Security in 2016: About the Person

In the new year, security is going to move from the organization itself to protecting the individuals who make up the organization. Or more to the point, educating the individual as consumers about operational security with an eye toward family, finances, and self. Without this focus, breaches will continue and become worse before they become better. While governments try to ensure privacy while protecting the country from outside attack, it behooves the individual to protect their family, finances, and self. Without this security, privacy does not truly exist. In World War II, one catchphrase was “loose lips sink ships.” It is as apropos today as it was back then.

Today this means not talking about things that are private; it means not using services that broadcast your location, family status, or even health information. All of this can be taken by a thief to attack your family, finances, or self either directly or indirectly through your very public work and personal accounts.

So, it behooves the enterprise to help educate employees not just about organizational security, but also about personal and family security. I will go so far as to suggest that this is what security educators should concentrate on, as the employee will be more engaged and more apt to follow the proper practices. Why? Because few people care about protecting the organization; most only care about themselves, their family, and their money.

Once everyone starts to think with a backdrop in operational security, their situational awareness goes up, and they start to protect not just themselves and their family but also their organization. This is what I call a win-win for any organization. Employees are safer, and the bleed-through makes the organization safer. This should be the goal of every security organization for 2016.

Many breaches happen because either there are security holes in systems, or people are involved. If people are involved, such as with an advanced persistent threat, it takes just one person’s being unaware of the situation and doing the wrong thing to swing the door wide open. Spear phishing works by crafting emails and documents that the individual is likely to read. To do that, attackers need to know something about the individual and perhaps what projects the individual is working on. Loose lips in a pub, at a sporting event, or even in a restaurant could lead to the loss of the ship—the intellectual property one is trying to protect.
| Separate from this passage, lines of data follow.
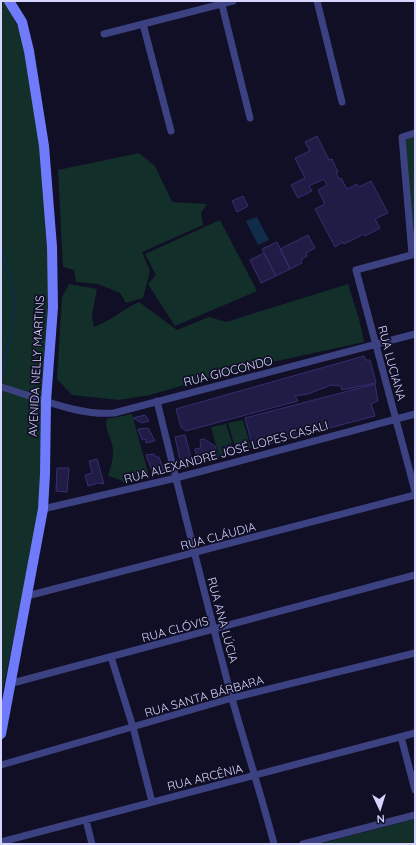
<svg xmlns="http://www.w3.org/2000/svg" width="416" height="845" viewBox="0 0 416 845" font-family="Quicksand,sans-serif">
<rect width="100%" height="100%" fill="#110f25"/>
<path fill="#132f2a" d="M1,1H6L22,37L38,118L49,276L40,508L1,700Z
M415,133V254L402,137Z
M139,153L155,166L172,202L207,204L201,213L203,225L142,252L150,271L143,298L126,303L120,293L98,284L76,282L74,270L63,267L58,170Z
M220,220L257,291L175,326L148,284L156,275L145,254Z
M69,284L97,289L92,315L94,327C111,321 123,309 139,302L177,330L209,317L226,322L348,284L359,319L364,342L236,370L150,395L119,400L72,395L57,379L62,297Z
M132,414L149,476L123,483L121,480L108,476C111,466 115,455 112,444C110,435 104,428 107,419Z
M243,420L251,448L236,451L228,423Z
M226,424L232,443L221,447L223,455L219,456L211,427Z
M415,819V844H323V843Z"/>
<path fill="#102c49" d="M257,217L269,240L258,245L246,221Z"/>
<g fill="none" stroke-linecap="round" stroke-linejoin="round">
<path stroke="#102c49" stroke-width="2" d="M1,248C5,266 14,280 14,299C15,328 4,356 1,384"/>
</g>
<path fill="#201c45" stroke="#342f71" d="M317,136L329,160L332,159L338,172L336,173L339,179L341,178L347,189L357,184L359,187L371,181L388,213L375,219L380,228L365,236L364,234L344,244L343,242L335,247L315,209L325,204L318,190L327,185L324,179L309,186L312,191L298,198L291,185L305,178L295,158L310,151L305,142Z
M243,196L248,206L237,212L232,201Z
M308,235L315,248L306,253L307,256L301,260L302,263L290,269L280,249Z
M277,242L290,269L276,276L262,249Z
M264,253L276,276L261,283L250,260Z
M364,356L366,360H370L376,383L342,390L341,386L331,385L308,394L295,396L298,401L186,431L181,427L176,409Z
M375,384L378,401L371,404L375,416L253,448L245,418Z
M145,415L149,421L142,423L133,418Z
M148,428L155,441L146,443V439L142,440L138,429Z
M185,435L192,462L181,464L175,437Z
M204,439L215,446L218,457L198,461L195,449L201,448L200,440Z
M231,445L234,453L224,455L222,448Z
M154,454L156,457H159L164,471L156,473V471H152L146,455Z
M97,459L104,484L98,483L88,486L85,475L92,473L89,461Z
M57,468H69L67,492L56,491Z"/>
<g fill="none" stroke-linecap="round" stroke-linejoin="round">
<path stroke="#3c4182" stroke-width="7" d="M221,1L250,118
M317,1L342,102
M143,24L171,131
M104,34L233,1
M412,254L402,137L415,133
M415,254L356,270L415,491
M1,387C37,397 76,416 114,413L415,334
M157,401C181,499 205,597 231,695C245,745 261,794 274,844
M43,509L176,478L415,414
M27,596L415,495
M111,657L133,727L152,802
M9,684L415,575
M401,737L415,790
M1,765L232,698L415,653
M86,820L92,844
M1,842L415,733
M303,844L415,815"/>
<path stroke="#6f7bfb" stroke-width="10" d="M1,734L43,509L45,474L46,401L53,307L52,247L44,146L29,51L22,22L9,1"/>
</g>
<g text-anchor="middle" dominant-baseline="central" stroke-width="3.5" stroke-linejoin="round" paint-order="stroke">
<g font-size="12" fill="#d5d5fe" stroke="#110f25">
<text transform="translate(392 363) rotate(75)">RUA LUCIANA</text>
<text transform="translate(36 366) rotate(-87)">AVENIDA NELLY MARTINS</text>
<text transform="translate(228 371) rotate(-14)">RUA GIOCONDO</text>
<text transform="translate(226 452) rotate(-15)">RUA ALEXANDRE JOSÉ LOPES CASALI</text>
<text transform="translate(218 536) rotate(-15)">RUA CLÁUDIA</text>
<text transform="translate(223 620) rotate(75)">RUA ANA LÚCIA</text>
<text transform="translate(175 629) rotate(-15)">RUA CLÓVIS</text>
<text transform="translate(204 696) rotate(-16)">RUA SANTA BÁRBARA</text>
<text transform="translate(205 777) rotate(-14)">RUA ARCÊNIA</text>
</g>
</g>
<rect width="416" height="845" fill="none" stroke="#d5d5fe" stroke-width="4"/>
<g transform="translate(380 809) rotate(176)" stroke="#110f25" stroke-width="3" paint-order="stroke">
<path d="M0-3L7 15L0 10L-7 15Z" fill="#d5d5fe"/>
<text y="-6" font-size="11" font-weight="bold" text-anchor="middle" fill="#d5d5fe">N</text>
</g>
</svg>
However, since people like sharing themselves online via Twitter and other social media groups, it has become far easier to spear phish, and therefore easier to attack people rather than systems. To combat this tendency, we need to be aware of what we say, write, and even do within our family life. The degree of protection needed for family, children, and finances is the same as that needed within the workforce. For example, recently an IT Bloke was using a cycling app that released information on the location of the gentleman’s bikes—which were then promptly stolen. The moral here is to always check your tools’ privacy settings before you install them.

We invite you to watch the Virtualization and Cloud Security video podcast on our YouTube channel. Join me, Edward Haletky, Mike Foley, and Simon Crosby as we discuss how to protect your family, finances. Geared toward the holiday season, the podcast is also valid all year round.

Give us a listen and let us know what else we should do to protect ourselves. The list so far is in my first article, but it is also reproduced here for completeness:

  • If you are in a coffee shop, do not do banking or purchase something online using its Wi-Fi. (A corollary is not to bank or log in to anything from a conference center, as 3G, 4G, and LTE use repeaters that connect to the conference center Wi-Fi.)
  • Do not share your big purchase (or even small-purchase items) using social media such as Twitter. This just tells thieves what you have.
  • Verify your privacy settings within Facebook and other social media tools often. (As a matter of fact, Facebook just updated privacy this past month.) Review them monthly.
  • Do not save your credit or debit card information in a store’s online system (such as within Amazon).
  • Use a different password for each account. 1Password can actually help here. As it collects information, it will tell you how good the password is and determine which systems use the same password.
  • Do not place those big or small boxes at the curb. Decompose them for disposal or recycling by placing them within the bins. Those small Apple Store boxes and bags could be just what a thief likes to see.
  • Do not check in via social media from an airport, on a plane, on a train, or from another state. This tells thieves you are not home. Another good trick is to disable location services within social media programs like Twitter so no one knows your location.
  • Do not talk about visits with your aunt, uncle, or other family members via social media. This could tell others that your family member’s home or yours is currently unoccupied.
  • Do work out with your neighbors a plan to pick up each other’s packages. Packages out at the door are just signposts saying “please steal me” or “I am not home, so please break in.”
  • This is a good time to make arrangements with your UPS and FedEx drivers and postal carriers. Get to know them, as they will help as well. If you have a lockbox for packages, it would be a good thing to let them know how to use it.
  • Be aware of your virtual surroundings by not visiting risky locations. It is like walking down a dark alley.
  • Do research on applications before installing them. Determine what they share before you install, use, etc.
  • Do not click on everything within email. It is far better to go direct to the site via your browser than to click on a link within your email. I hover over all links to determine where they go before doing anything else but still go direct to most important sites instead of clicking on anything.
  • See if your family’s data is within a breach using a service such as haveibeenpwned. Include your children in such searches as the recent VTech breach focused on children.
  • Invest in credit monitoring. If you have participated in a breach, this is often provided for free for a certain amount of time, it is suggested that you continue to monitor your and your family’s credit for issues such as identity theft.